* _Textauszug_
--------------------
Ein solches stellt – zumindest mit Blick auf die deutsche beziehungsweise europäische Religionspolitik – eine Bringschuld islamischer Gemeinschaften in Deutschland und Europa dar. Deshalb ist es Mouhanad Khorchide zu danken, dass er genau diese Herausforderung annimmt: Im zweiten Teil seiner analytisch präzisen Programmschrift wider „Gottes falsche Anwälte“ – also die große Mehrheit islamischer Machthaber und Theologen nach dem Tode Mohammeds, die den Islam politisch instrumentalisierten – formuliert und erörtert er zehn Thesen für eine derartige Reform. Ihr liegt der Gedanke zugrunde, zum „ursprünglichen“ Islam als einer Religion zurückzukehren, die das Ziel hatte, den Menschen zu einem selbstbestimmten Subjekt zu befreien – und ihn eben nicht politisch, kulturell und religiös zu objektivieren.
--------------------
* _Erfasste Daten_
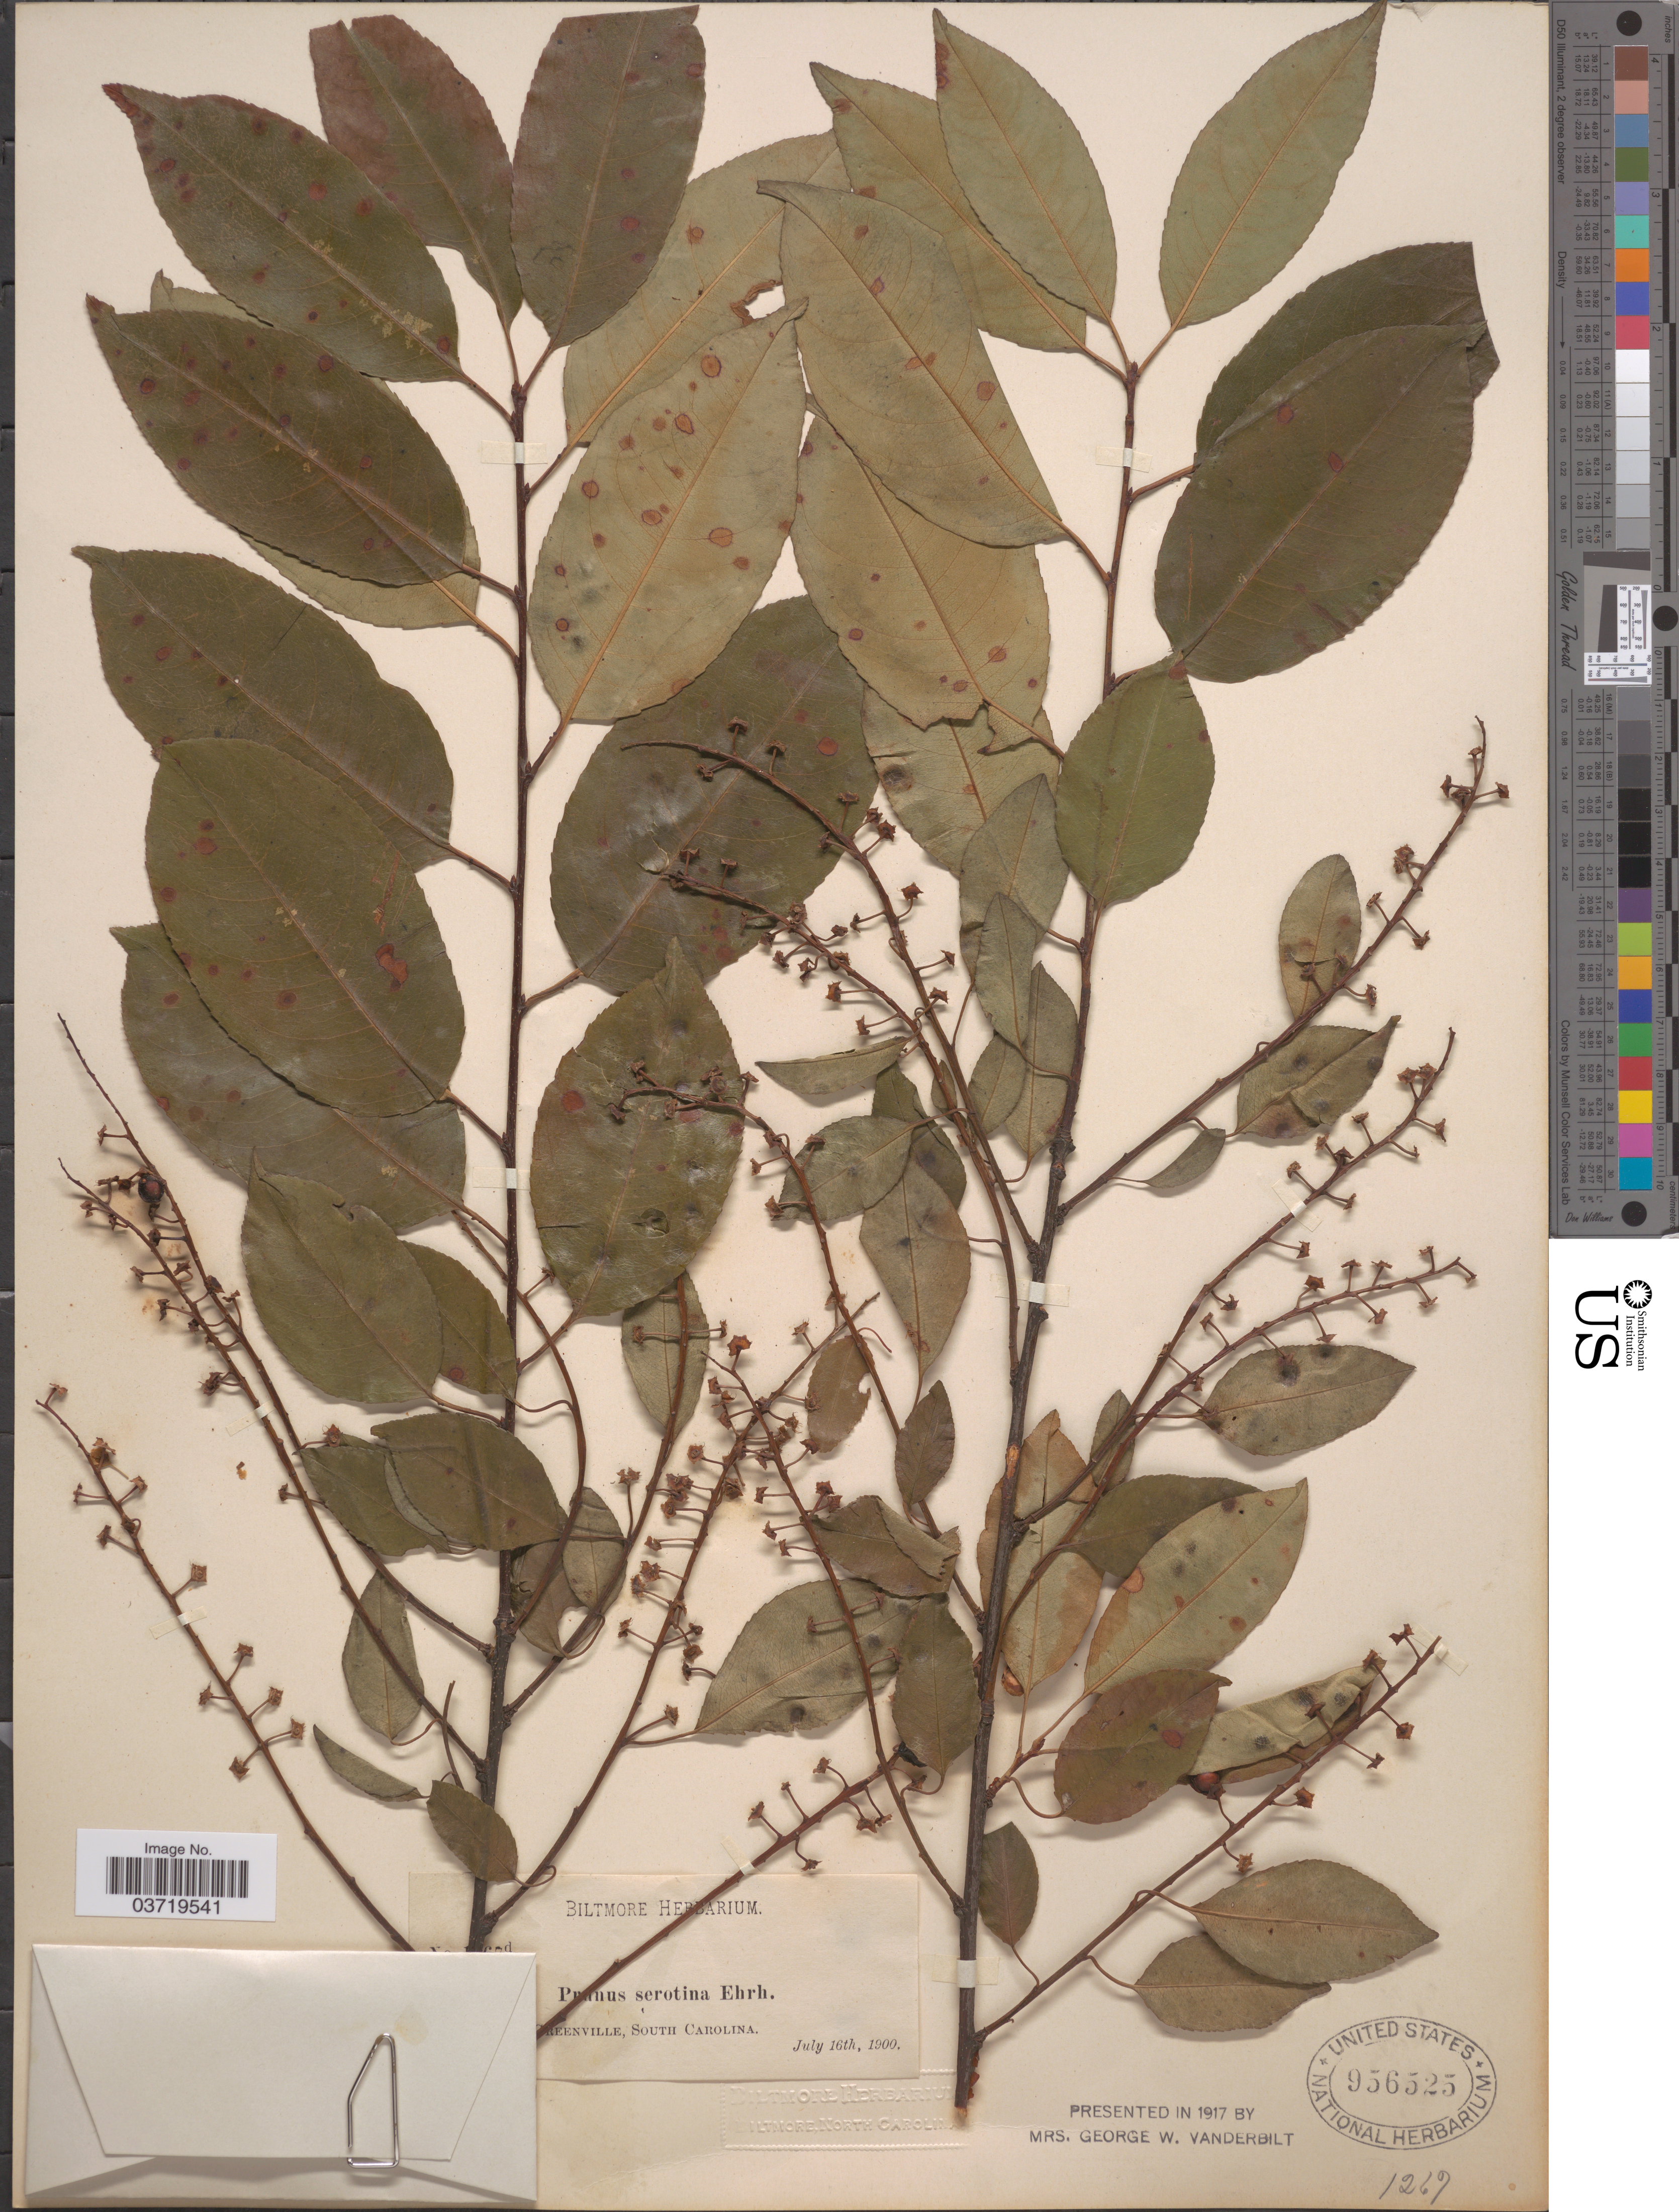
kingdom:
--------------------
* _Aufgabe_
Gib aus dem Textauszug die Stelle zwischen „Ein solches stellt“ und „religiös zu objektivieren.“ wortgetreu wieder, beide Stellen eingeschlossen. Das Material wird hier nicht gebraucht.

* _Antwort_
Ein solches stellt – zumindest mit Blick auf die deutsche beziehungsweise europäische Religionspolitik – eine Bringschuld islamischer Gemeinschaften in Deutschland und Europa dar. Deshalb ist es Mouhanad Khorchide zu danken, dass er genau diese Herausforderung annimmt: Im zweiten Teil seiner analytisch präzisen Programmschrift wider „Gottes falsche Anwälte“ – also die große Mehrheit islamischer Machthaber und Theologen nach dem Tode Mohammeds, die den Islam politisch instrumentalisierten – formuliert und erörtert er zehn Thesen für eine derartige Reform. Ihr liegt der Gedanke zugrunde, zum „ursprünglichen“ Islam als einer Religion zurückzukehren, die das Ziel hatte, den Menschen zu einem selbstbestimmten Subjekt zu befreien – und ihn eben nicht politisch, kulturell und religiös zu objektivieren.